The Healing Benefits of Gratitude

The Healing Benefits of Gratitude
As we move through the beauty of November and head toward the winter holiday season, it’s a good time to develop or refresh a gratitude practice (as a certain turkey-themed holiday reminds us to do). This simple practice is said to not only make life more fun and enjoyable, it also offers overall health benefits. A gratitude practice will help bolster you for the holidays, the cold winter months, and the year ahead.
 
Gratitude enhances appreciation of the simple things encountered in daily life that we can overlook or take for granted. It helps us get outside of our heads and connect to the world around us by acknowledging things and people that make us happy. A gratitude practice reminds us to acknowledge the positives in a situation, even in challenging circumstances. 
Health benefits 
Studies show there are many health benefits, physical and psychological, to practicing gratitude. The simple exercise of remembering to be grateful during life’s daily activities is said to help decrease inflammation, which can reduce physical aches and pains. Practicing gratitude encourages mindfulness. It forces you to slow down to acknowledge something that might be right in front of you that enriches your life.
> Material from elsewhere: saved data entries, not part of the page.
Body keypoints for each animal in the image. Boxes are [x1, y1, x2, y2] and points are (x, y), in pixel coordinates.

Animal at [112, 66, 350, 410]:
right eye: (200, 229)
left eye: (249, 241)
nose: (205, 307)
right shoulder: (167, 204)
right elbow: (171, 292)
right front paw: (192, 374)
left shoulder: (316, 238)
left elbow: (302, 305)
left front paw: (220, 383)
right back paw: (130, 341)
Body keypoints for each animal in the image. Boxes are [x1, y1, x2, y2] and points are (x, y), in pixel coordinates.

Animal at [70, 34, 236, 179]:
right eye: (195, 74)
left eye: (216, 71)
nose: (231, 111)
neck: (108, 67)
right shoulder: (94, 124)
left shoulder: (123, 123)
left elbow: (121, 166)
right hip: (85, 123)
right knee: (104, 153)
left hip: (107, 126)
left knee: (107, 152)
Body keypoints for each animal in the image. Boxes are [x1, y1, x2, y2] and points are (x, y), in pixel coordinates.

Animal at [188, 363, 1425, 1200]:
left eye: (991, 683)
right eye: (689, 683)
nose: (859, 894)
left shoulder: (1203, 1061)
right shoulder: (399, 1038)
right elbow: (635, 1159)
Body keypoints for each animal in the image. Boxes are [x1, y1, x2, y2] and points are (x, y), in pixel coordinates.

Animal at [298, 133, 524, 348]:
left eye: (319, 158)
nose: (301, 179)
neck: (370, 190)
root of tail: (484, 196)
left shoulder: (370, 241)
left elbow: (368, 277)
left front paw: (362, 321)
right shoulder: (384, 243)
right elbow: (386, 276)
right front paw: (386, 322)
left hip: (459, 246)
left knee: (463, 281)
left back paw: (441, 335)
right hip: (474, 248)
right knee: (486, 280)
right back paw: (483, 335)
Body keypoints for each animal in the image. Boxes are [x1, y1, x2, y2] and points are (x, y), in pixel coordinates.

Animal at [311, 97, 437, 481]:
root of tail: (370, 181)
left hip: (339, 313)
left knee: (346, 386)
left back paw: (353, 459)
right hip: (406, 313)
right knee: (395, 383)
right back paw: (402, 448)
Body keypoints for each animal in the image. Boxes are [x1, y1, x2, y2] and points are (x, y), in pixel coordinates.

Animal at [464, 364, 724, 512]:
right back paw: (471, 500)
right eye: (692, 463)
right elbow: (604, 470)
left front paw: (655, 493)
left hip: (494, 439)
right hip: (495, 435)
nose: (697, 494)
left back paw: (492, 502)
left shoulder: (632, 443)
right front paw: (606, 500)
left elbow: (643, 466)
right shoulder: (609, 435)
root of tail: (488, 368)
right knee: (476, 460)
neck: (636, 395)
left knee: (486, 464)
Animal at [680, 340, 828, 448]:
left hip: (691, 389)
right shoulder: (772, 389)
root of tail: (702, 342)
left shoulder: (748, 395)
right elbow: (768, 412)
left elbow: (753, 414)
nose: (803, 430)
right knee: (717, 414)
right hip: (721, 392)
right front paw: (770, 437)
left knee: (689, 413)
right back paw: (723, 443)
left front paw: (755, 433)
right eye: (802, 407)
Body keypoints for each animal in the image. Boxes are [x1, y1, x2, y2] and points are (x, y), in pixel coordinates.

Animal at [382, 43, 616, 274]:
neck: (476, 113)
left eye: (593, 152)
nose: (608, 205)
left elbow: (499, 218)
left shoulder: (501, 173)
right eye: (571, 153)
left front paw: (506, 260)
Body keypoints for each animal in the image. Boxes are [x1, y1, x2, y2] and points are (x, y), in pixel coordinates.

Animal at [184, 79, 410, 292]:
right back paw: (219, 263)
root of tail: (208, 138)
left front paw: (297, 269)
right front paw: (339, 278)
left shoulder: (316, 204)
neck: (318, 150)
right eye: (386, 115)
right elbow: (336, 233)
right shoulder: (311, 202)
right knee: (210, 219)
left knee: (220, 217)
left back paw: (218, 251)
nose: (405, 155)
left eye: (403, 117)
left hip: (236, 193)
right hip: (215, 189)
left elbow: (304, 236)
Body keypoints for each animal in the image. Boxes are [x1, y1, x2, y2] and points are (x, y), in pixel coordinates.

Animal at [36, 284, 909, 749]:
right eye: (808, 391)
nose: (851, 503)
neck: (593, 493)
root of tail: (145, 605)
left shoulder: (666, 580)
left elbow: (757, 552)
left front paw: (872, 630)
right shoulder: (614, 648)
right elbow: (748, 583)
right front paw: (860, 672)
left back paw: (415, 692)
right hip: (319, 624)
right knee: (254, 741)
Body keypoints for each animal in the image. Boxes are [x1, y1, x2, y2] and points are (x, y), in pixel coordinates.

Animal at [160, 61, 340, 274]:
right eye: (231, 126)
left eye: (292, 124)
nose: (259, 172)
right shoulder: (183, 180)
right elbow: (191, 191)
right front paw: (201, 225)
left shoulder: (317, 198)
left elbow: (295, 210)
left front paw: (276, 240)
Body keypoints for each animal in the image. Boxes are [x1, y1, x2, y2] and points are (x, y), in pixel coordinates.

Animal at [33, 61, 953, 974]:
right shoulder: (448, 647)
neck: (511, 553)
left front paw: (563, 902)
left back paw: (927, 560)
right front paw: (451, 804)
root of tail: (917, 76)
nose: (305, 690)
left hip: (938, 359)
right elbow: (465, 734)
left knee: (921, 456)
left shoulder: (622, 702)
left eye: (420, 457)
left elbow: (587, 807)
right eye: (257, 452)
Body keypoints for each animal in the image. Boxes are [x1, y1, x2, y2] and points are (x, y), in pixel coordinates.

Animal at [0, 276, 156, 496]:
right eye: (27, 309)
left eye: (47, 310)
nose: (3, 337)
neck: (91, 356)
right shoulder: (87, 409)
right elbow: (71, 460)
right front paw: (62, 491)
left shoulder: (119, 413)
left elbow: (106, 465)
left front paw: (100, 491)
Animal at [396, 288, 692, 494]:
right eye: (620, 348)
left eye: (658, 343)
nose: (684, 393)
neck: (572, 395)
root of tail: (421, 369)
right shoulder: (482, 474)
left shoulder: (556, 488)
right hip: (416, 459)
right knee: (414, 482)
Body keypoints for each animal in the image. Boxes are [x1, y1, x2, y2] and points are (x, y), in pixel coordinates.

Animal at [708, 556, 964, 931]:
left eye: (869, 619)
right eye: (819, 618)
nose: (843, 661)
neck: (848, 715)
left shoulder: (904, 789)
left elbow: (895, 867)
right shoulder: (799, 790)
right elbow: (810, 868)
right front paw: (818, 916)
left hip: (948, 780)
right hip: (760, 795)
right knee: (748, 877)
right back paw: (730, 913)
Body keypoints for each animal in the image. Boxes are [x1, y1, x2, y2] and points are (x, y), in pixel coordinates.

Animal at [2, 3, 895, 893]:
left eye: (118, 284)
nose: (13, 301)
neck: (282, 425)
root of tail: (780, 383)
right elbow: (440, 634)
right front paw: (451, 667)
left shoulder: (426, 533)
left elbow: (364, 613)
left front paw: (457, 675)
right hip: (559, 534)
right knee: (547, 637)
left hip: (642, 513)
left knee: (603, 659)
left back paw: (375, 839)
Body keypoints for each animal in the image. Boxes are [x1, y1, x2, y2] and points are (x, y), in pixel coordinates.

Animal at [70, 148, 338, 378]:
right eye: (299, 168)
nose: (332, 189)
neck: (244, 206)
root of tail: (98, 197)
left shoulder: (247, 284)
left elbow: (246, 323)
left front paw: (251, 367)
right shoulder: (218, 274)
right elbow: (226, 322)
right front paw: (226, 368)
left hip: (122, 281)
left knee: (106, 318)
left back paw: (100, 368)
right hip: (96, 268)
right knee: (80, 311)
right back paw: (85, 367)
Similar to a meditation practice, a habit of mindful gratitude can help calm the nervous system and reduce stress. 
 
Grateful for the holidays?
While the holiday season may invoke a sense of nostalgia, celebration, and togetherness, it may also bring up stress, isolation, sadness, or a messy combination of emotions. Practicing gratitude can help mitigate the more difficult feelings that may accompany the holidays, and can help with stress management now and throughout the year. This practice might prove useful through the dark, long months of winter.

It’s a practice
As simple as it may seem, remembering to practice gratitude is, indeed, a practice — something we need to work on regularly to keep fresh, develop as a habit, and benefit from. Like most habits, it’s best to integrate it into daily life with regularity, even for short amounts of time. Comparable to the development of skills in your Pilates practice, consistent commitment is key to making progress – even during challenging times.

It might help to use a cue, like journaling first thing in the morning or right before bed, or just before you walk out the door at the start of your day, as a reminder to pause and reflect on one or more things you are grateful for in life. Something as simple as a comfortable pair of shoes, a sunny day, or a lovely morning cup of tea are reason enough to pause and give thanks. Ideally, pause long enough for a moment of mindfulness and sense how the thing you are grateful for makes you feel and how it enriches your life. For example, a comfortable pair of shoes helps you move through your day with ease, energy and healthy, happy feet—a huge gift!

Sense the benefits and share the love
Notice if your gratitude practice affects how you feel throughout the day. Share it out into the world by verbalizing what you are grateful for, or expressing your appreciation for those around with a card or a hug. You might find the routine aspects of life that we can easily take for granted seem fresh and rewarding.